The Winter Salt Marsh Mosquito (Aedes squamiger) is one of 53 types of mosquitoes that occur in California and is a distinctive black and white mosquito that breeds in California coastal pickle weed tidal and diked marshes. Salt marsh pools that are diluted by winter and early spring rains are especially favored breeding sites. Other sites include the cracked ground of diked wetlands and old dredge disposal sites. This species is a major pest of humans.
Winter Salt Marsh Mosquitoes are a serious pest problem when they are present in large numbers. California Encephalitis virus has been found in populations of this mosquito although transmission of this virus to humans has not yet been confirmed
Winter Salt Marsh Mosquitoes have four life stages: egg, larva, pupa, and adult. The immature stages need standing water to complete their life cycle.
After an adult female lays her eggs they hatch into larvae (wrigglers), which feed on small organic particles and microorganisms in the water. Feeding occurs when they hang from the water’s surface by the tip of their tail (siphon) or by browsing along the bottom of their habitat. Because they are air breathing organisms they must return to the water’s surface to breathe.
Larval development varies from one to four months depending on weather conditions with developmental completion occurring near the end of February. At the end of the larval stage, the mosquito molts and becomes the aquatic pupa (tumbler). The pupa is active only if disturbed, for this is the resting stage where the larval form is transformed into the adult.
This takes about two days during which time feeding does not occur. When the transformation is completed, the new adult splits the pupal skin and emerges.
Adults usually emerge during the last weeks of February through the end of March depending on the amount and timing of the preceding winter rains. Adults usually fly to areas away from their breeding sites, using ravines and natural or man-made waterways from the marshes to the local hills as passage ways. From these passage ways the adults spread laterally into the wind protected areas of the surrounding community. Adults then mate, with the females seeking a blood meal and returning to the marshes to lay their eggs. Mature mosquitoes can live as long as three months depending on temperature, humidity and other climactic factors.

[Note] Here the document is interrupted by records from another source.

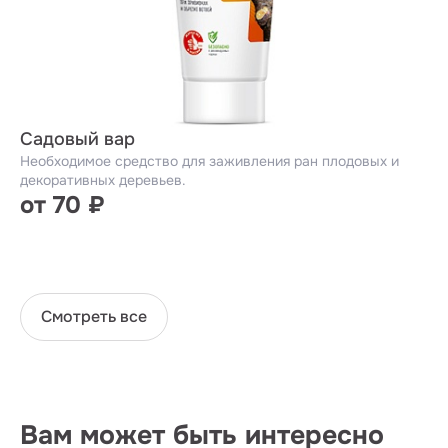
Садовый вар
Необходимое средство для заживления ран плодовых и
декоративных деревьев.
от 70 ₽
Смотреть все
Вам может быть интересно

This mosquito readily flies 10-20 miles from its breeding site.
Humans and possibly other large mammals are the preferred hosts for this mosquito. Biting activity occurs most often during the daylight hours and at dusk from April through June.
Eggs are laid on plants and along the muddy margins of ponds close to the water line awaiting submersion by the following years tides and/or rainfall. It should be noted that the eggs can remain viable for many years with only part of any one batch of laid eggs hatching during any single flooding event.
The larval stage can last as little as a few weeks to as long as a few months depending on weather conditions and when the eggs hatched. Optimal larval development occurs in water with salinities of 5-15 ppt (less than 1/2 that of seawater) although complete development can also occur in seawater. Last stage (fourth instar) larvae of this species undergo a late winter diapause resulting in a partial synchronous emergence of the adults.